[Data to process]

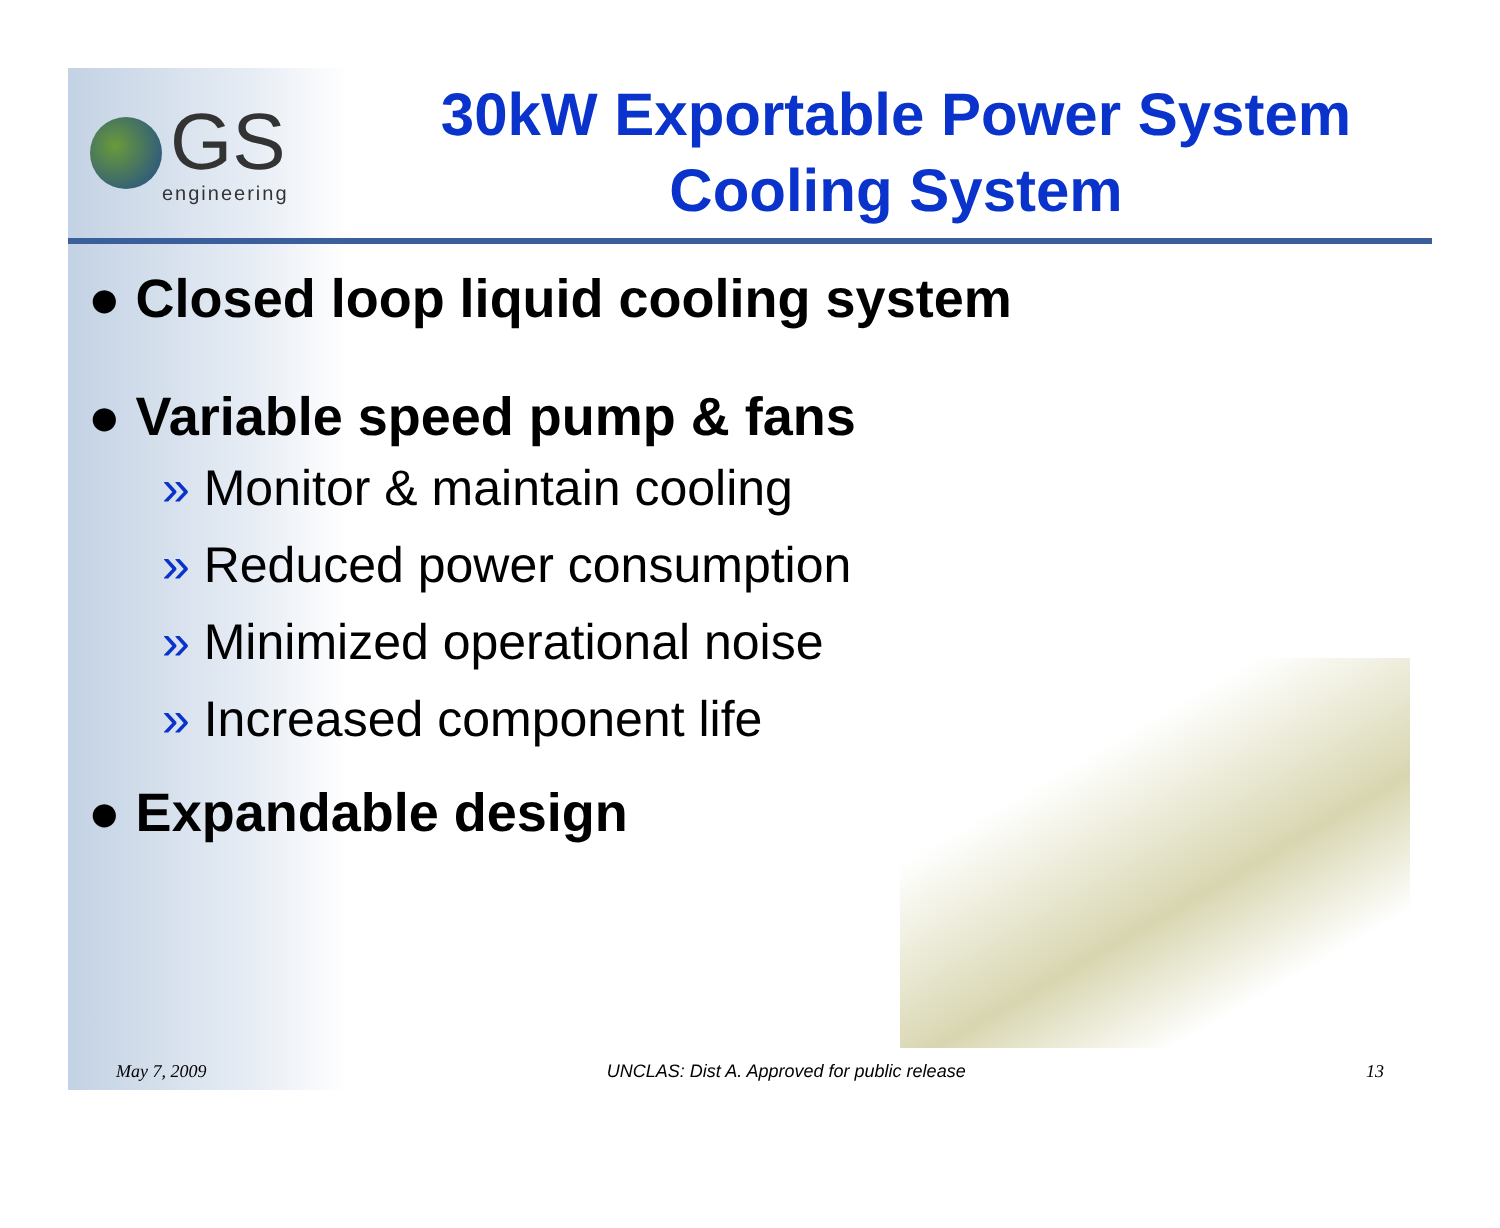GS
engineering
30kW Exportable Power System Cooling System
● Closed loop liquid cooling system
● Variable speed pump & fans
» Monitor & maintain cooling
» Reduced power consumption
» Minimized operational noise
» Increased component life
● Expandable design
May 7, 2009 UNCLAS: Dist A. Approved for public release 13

[/Data to process]

Assignment ::
A word-for-word copy of the records is needed, one that contains no pictures.

Task response ::
GS
engineering
30kW Exportable Power System Cooling System
● Closed loop liquid cooling system
● Variable speed pump & fans
» Monitor & maintain cooling
» Reduced power consumption
» Minimized operational noise
» Increased component life
● Expandable design
May 7, 2009 UNCLAS: Dist A. Approved for public release 13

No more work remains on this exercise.